Mar 13

Planets and Stars of the Spring Sky

As we look ahead to the passage of an unusually cold and wet winter, amateur astronomers with Kanab’s Stellar Vista Observatory (SVO) are optimistic about the sky conditions for the next observing event in their 2023 series of free public star parties. If you love the night sky glittering with stars, seeing them through the eyepiece of a telescope adds an extra thrill!

SVO’s March star party will take place Friday, March 24, from 7:00 pm to 10:00 pm at a location dubbed the “Zion View” star field. It’s on BLM land at the west end of old Hwy. 89, 13 miles north of Kanab, near the 6100-foot summit and Diana’s Throne. The site is at the opposite end of a six-mile improved dirt road from BLM’s Peekaboo Trailhead. Arrive by 8:45 if you can. Here’s how to get there.

Traveling on US 89 North from Kanab, look for a small sign marking the “6100 Foot Summit”, the high point between Kanab and Mt. Carmel Jct. Proceed one tenth mile or so and make the next right turn onto a hard packed dirt road that crosses a cattle guard and leads to the star field location, also in less than a tenth mile. While traveling on the highway, when you see the 6100 Summit sign, start slowing down, use your turn signal and look for a narrow road on your right. If you start down the grade toward Mt. Carmel Junction on the highway, you missed the turn. If you’re coming from Mt. Carmel, reverse the directions and turn left just before the Summit sign. Please drive carefully!
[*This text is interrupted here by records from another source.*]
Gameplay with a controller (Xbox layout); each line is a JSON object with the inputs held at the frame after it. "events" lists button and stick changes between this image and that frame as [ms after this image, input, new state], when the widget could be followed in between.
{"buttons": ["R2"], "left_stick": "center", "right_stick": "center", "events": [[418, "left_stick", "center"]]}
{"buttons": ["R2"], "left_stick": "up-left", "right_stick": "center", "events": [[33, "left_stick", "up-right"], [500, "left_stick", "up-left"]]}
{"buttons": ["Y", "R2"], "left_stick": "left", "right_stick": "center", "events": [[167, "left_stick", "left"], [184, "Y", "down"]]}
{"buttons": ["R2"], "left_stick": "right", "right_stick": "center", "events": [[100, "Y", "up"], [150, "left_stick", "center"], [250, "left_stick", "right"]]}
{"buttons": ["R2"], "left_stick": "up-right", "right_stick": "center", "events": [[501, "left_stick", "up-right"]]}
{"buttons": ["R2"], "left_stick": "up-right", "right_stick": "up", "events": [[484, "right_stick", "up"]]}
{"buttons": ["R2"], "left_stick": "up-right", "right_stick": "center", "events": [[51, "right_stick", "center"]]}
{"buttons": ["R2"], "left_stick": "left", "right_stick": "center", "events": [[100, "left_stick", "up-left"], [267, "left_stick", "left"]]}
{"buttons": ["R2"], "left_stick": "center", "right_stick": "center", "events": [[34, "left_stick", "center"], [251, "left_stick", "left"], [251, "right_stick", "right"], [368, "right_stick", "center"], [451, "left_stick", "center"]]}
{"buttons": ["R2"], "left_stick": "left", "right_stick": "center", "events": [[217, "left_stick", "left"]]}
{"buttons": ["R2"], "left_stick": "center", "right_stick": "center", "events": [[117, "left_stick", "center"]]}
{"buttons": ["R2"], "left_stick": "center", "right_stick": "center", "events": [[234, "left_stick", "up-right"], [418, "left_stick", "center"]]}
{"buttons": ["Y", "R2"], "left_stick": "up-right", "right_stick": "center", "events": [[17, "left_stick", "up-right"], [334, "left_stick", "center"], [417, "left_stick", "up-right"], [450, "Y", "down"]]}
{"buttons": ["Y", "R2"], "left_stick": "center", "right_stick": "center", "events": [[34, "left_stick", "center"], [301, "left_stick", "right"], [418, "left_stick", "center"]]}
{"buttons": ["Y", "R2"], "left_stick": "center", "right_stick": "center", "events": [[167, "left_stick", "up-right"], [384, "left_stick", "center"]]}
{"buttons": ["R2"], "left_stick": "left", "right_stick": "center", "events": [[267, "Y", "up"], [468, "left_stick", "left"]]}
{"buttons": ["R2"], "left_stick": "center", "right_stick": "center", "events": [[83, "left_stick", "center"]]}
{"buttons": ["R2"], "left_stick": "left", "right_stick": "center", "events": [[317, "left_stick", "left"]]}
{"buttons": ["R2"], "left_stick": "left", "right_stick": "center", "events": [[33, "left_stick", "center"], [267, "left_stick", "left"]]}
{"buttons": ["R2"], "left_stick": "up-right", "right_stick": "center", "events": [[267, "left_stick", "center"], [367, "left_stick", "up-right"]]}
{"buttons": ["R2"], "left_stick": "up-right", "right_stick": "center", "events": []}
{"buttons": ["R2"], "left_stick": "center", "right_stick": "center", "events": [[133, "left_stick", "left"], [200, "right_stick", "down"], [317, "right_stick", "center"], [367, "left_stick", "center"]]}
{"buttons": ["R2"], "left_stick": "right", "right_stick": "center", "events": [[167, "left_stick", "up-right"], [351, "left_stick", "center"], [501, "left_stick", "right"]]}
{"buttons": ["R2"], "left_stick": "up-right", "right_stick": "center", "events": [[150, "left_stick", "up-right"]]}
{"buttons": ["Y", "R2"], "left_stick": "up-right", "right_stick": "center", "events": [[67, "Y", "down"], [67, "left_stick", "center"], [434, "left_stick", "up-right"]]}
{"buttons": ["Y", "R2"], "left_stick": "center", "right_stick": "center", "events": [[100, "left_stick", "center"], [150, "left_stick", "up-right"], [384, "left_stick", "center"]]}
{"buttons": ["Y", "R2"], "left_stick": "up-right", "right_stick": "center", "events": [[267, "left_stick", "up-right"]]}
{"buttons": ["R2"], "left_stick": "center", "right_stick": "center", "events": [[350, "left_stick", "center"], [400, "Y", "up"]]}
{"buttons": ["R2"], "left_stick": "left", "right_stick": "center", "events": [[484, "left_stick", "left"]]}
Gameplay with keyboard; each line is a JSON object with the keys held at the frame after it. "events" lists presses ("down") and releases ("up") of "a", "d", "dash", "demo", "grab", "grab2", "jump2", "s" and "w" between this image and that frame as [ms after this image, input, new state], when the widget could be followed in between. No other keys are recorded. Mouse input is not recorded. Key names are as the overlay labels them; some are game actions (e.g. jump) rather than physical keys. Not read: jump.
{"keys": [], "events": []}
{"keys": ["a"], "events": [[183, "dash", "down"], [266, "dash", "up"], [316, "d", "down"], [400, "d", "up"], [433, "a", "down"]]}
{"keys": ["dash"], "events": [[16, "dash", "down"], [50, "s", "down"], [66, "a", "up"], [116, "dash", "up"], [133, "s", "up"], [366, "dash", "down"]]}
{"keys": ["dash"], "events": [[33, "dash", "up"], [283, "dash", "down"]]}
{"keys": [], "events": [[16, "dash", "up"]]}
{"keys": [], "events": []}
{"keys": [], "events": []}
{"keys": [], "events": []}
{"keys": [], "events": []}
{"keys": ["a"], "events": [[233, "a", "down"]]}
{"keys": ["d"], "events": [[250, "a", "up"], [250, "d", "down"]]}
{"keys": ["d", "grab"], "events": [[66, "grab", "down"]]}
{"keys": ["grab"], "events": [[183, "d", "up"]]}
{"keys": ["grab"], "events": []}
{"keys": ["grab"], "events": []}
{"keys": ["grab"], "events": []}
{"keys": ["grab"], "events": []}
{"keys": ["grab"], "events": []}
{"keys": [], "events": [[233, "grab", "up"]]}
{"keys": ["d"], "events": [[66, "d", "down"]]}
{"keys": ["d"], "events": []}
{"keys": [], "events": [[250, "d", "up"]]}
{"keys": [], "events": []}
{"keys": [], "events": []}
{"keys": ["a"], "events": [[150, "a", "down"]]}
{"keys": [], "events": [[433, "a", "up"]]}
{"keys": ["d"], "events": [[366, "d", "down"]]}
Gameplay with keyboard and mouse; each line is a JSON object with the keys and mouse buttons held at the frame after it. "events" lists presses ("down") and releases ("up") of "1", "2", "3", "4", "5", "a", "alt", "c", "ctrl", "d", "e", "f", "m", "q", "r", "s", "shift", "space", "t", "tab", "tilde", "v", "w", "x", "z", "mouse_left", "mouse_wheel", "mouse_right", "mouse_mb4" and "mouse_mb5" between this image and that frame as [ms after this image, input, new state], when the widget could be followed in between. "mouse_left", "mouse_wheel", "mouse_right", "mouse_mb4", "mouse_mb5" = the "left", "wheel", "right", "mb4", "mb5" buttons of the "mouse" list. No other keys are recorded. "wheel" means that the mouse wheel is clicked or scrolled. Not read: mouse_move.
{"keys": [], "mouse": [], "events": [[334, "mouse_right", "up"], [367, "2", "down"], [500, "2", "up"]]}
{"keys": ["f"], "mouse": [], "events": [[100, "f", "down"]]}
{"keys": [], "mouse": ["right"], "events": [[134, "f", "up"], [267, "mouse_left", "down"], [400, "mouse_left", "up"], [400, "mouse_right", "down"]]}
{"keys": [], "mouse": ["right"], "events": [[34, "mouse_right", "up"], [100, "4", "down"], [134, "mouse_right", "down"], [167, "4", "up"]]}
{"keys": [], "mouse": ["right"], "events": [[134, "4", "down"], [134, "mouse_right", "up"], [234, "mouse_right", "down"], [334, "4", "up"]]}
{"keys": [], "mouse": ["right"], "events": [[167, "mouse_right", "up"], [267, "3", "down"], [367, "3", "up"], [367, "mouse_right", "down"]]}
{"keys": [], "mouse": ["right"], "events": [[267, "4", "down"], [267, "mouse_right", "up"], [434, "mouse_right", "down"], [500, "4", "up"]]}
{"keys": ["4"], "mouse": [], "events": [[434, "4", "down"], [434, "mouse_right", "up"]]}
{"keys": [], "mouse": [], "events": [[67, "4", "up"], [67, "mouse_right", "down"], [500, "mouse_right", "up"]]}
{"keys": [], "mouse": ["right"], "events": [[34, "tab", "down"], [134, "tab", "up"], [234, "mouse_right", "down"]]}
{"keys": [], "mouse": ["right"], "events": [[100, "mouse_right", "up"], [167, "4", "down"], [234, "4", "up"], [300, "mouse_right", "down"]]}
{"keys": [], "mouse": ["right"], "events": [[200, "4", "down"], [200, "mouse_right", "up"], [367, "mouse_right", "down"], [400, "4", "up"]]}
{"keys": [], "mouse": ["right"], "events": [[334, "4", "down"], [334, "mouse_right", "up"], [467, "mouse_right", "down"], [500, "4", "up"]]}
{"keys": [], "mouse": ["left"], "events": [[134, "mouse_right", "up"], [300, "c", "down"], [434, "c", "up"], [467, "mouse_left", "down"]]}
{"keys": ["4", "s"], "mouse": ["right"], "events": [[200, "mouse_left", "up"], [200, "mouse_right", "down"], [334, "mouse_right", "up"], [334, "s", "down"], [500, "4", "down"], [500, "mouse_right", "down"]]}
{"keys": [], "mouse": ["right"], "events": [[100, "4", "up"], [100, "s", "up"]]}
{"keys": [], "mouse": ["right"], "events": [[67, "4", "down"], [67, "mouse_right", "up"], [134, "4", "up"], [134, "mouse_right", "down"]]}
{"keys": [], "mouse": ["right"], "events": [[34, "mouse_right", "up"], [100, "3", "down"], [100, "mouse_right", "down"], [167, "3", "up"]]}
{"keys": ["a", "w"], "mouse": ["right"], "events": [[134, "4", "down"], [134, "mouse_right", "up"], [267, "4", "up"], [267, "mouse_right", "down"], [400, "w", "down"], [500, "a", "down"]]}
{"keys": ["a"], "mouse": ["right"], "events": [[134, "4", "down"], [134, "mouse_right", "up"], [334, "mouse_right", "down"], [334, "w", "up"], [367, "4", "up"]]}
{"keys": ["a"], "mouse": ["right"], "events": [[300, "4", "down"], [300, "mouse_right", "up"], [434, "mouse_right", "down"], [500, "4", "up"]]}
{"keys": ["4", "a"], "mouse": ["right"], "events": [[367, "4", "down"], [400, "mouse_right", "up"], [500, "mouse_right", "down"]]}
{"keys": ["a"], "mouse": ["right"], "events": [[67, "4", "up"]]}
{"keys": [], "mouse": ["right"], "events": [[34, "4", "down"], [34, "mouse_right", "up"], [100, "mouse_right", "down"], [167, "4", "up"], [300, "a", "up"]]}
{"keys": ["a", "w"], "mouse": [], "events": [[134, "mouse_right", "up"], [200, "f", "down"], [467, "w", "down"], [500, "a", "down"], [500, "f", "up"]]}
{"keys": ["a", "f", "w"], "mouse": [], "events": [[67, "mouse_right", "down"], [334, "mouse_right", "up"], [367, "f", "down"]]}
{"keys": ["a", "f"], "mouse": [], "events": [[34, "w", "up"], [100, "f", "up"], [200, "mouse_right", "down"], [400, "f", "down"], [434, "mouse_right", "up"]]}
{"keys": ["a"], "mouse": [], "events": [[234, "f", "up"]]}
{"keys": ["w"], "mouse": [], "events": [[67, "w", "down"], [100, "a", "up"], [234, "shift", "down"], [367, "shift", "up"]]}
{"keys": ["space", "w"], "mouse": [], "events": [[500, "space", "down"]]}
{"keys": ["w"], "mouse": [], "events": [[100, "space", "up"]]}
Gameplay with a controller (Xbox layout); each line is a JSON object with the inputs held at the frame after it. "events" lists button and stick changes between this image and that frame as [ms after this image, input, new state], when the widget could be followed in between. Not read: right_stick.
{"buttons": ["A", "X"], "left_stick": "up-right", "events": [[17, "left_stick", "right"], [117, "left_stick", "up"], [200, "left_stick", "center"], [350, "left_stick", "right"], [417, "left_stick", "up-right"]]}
After exiting the highway, turn right at the Tee and park, then walk back to the area where telescopes are set up. There are no facilities at this site. Red flashlights only, please!

On this night toward the west a lovely crescent moon, 12% illuminated, will be among the first of the evening’s eye catching celestial objects. As twilight progresses, the moon and planets Venus, Jupiter and Mercury, all aligned along the ecliptic, will appear to descend, one by one, below the western horizon. Mercury vanishes first, at 8:10 pm, followed by Jupiter some thirty minutes later. Venus, just 7 degrees west of the moon, remains visible for another two hours. But that’s not all!

By 9:00 pm the sky will have become fully dark, a time identified as the end of astronomical twilight, roughly an hour and a half after sunset. That’s when the stars begin to shine with their greatest brilliance, and objects of lesser magnitude can be seen. One of those is the distant planet, Uranus, seventh furthest out, close to twenty times as far as Earth is from the sun. At magnitude 5.8 and just 1.5 degrees from the moon, it may look to the naked eye like a dim star. Locatable and observable with small and medium sized telescopes, but visible only as a blue-green dot, Uranus will be one of the evening’s prime targets. Tiny, yes, but thrilling nonetheless to know that we can observe a member of our solar system 1,895 million miles away. Wow!

Uranus is one of three gas giants orbiting our sun and is the third largest planet in the solar system. Its core of water, methane, and ammonia appears to generate no heat, causing its cloud temperature to hover near minus 360 degrees F. Brrrrrr. Maybe winter in southern Utah isn’t so bad after all!